*Yapılacak İş 1*: Türkiye-Ermenistan yakınlaşmasını ele alan yazıda, bu durumu anlatan en doğru kelime hangisi olarak belirtiliyor?
*Yapılacak İş 2*: Türkiye-Ermenistan yakınlaşması yazısında "Peki, ne oldu" ile başlayıp "süreci başlattığı yönünde." ile biten kısmı, "büyük patron" yerine "bölgesel güç" koyarak düzenleyin ve yeniden yazın.
*Yapılacak İş 3*: Türkiye-Ermenistan yakınlaşmasına dair yazıyı kaldığı yerden sürdürün.

*Gösterilen Metin*:
“Dağlar, insanlar ve hatta ölüm bile yorulduysa, şimdi en güzel şiir, barıştır.” YAŞAR KEMAL
Bu haftaki yazım bir anda gündeme giren Ermenistan ve Türkiye’nin diplomatik yakınlaşması üzerine olacak. Ekonominin gündemin ana başlığı olduğu bugünlerde başlayan bu süreci atlamamak gerekir.
Bazıları bu görüşmeleri BARIŞ ya da NORMALLEŞME döneminin başlangıcı gibi görüyor olabilir. Fakat ben bu işin altı doldurulana kadar BARIŞ denmesine karşıyım. Bu durumu anlatan en doğru kelime UZLAŞMA olabilir…
Hepinizin takdiridir ki tarihte yaşanan savaşlar, kırımlar ve soykırım sebebiyle Türkiye ve Ermenistan’ın (dolayısıyla Azerbaycan’ın) birbirleriyle yakınlaşma durumları özellikle geçtiğimiz yüzyıl boyunca hiç iyi olmadı. Hatta bu yaşanan düşmanlık ve başarısız diplomasiler milliyetçi argümanlarla süslenerek iç politikada iktidarların kullandığı bir malzemede dönüştü. Böylelikle halkların da birbirleriyle diyalogları koptu. Düşmanlıklar arttı ve son olarak Azeri-Karabağ savaşında Türkiye’nin de etkisiyle bu iyice dibe vurdu. 24 Nisan 1915 tarihinde yaşananları Ermeni Soykırımı olarak kabul eden ülkeler arttıkça bu düşmanlaşma da gittikçe arttı.
Peki, ne oldu da bir anda her Azerinin onayıyla Türkiye -Ermenistan ilişkilerinde diplomasi başlar gibi oldu?
Benim gözlemim tam anlamıyla Karabağ’ın yeniden şekillenmesinin ve büyük patron Rusya’nın tutumunun bu süreci başlattığı yönünde.

Bir veri kümesinden satırlar:
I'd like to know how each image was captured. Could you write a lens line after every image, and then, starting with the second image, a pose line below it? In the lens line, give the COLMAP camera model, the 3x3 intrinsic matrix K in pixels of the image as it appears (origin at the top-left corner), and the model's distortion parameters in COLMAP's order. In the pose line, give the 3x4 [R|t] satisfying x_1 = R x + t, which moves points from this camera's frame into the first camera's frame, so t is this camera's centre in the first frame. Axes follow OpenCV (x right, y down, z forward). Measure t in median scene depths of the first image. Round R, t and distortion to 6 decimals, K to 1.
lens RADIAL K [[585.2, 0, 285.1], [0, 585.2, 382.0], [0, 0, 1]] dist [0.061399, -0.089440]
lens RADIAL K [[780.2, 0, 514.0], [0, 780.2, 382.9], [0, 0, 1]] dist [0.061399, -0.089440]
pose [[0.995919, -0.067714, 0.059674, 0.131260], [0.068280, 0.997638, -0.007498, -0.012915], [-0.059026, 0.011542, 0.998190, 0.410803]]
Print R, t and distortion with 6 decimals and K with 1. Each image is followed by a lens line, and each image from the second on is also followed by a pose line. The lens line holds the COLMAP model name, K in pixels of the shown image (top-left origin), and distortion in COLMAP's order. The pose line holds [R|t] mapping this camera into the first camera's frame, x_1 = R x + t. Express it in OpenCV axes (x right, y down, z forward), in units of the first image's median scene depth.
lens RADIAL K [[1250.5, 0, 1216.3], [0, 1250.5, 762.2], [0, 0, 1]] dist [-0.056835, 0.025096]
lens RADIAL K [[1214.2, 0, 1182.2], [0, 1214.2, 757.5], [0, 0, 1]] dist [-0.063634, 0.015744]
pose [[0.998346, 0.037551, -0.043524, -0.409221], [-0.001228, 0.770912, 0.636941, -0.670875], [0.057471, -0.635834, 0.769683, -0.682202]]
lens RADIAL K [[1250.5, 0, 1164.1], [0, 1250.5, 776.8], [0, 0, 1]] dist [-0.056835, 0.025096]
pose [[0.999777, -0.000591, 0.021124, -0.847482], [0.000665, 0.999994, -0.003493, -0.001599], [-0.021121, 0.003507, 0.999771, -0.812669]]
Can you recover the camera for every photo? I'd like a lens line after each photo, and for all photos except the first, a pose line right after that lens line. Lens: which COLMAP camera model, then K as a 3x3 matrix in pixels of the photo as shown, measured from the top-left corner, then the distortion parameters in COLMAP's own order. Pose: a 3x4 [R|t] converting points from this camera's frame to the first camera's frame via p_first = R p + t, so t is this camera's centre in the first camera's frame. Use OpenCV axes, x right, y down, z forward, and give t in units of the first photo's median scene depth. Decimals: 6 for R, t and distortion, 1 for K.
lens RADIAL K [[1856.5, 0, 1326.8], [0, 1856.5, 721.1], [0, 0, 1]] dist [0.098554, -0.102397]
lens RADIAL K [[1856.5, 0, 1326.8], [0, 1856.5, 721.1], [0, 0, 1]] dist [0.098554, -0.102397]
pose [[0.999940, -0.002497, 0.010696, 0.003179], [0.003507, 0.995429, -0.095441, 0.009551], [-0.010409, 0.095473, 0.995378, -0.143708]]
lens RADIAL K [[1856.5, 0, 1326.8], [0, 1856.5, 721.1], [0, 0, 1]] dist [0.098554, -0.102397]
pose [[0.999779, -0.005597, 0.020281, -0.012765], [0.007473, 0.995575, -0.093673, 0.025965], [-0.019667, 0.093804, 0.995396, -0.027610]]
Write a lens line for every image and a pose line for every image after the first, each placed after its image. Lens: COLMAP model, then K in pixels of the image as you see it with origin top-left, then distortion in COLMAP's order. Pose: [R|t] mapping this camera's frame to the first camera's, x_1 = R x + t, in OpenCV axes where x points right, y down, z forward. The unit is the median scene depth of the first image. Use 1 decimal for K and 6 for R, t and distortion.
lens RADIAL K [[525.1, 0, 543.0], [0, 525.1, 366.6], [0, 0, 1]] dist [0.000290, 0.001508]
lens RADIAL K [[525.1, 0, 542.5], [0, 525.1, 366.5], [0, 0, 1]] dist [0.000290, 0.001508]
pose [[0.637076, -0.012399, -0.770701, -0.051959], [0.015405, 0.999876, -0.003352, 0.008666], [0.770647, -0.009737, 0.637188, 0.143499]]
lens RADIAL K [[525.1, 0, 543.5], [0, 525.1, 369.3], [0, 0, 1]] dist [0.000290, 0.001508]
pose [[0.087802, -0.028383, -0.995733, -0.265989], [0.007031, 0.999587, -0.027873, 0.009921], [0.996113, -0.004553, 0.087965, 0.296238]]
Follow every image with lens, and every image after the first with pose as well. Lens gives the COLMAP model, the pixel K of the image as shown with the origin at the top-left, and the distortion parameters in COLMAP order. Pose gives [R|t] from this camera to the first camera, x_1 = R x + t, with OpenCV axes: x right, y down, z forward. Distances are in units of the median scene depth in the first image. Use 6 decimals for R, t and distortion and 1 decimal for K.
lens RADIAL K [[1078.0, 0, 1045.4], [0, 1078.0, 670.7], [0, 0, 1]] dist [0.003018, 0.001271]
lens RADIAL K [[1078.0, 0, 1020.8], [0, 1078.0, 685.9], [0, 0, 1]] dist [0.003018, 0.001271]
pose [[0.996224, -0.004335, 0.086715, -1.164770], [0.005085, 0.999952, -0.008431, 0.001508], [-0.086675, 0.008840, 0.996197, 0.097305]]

*Yanıt 1*: UZLAŞMA

*Yanıt 2*:
Peki, ne oldu da bir anda her Azerinin onayıyla Türkiye -Ermenistan ilişkilerinde diplomasi başlar gibi oldu?
Benim gözlemim tam anlamıyla Karabağ’ın yeniden şekillenmesinin ve bölgesel güç Rusya’nın tutumunun bu süreci başlattığı yönünde.

*Yanıt 3*:
Karabağ – Azerbaycan savaşında tek kazanan Rusya olacak diye yazmıştım ve savaşın sonunda söylediğimiz gerçekleşti. Rusya o bölgede mutlak hâkim bir pozisyona geldi. Azerbaycan içinde askerlerini konumlandırdı. Ermenistan’ın Avrupa’ya yüzü dönük yeni lideri Nikol Paşinyan’a da kendini hatırlatarak ders verdi. Türkiye ise bölgede umduğu hakimiyeti kazanamadı. Savaşta 6.000 can kaybı oldu. Tarihi alanların yıkıldı, hasar gördü. Anlayacağınız savaşan unsurlar hiçbiri aslında bir şey kazanamadı.
Peki, bugünlerde neler oluyor? Karabağ’daki koşullar netleşince Türkiye ve Ermenistan’da diplomasi koşulları yeni bir döneme girdi.
Ermenistan’ın en üst düzey temsilcisi olarak görebileceğimiz Dışişleri Bakanlığı Sözcüsü Vahan Hunanyan, Parlamento Başkan Yardımcısı Ruben Rubinyan’ı temsilci olarak atadığını duyurdu. Rubinyan’ın bildiği diller arasında Türkçe de var.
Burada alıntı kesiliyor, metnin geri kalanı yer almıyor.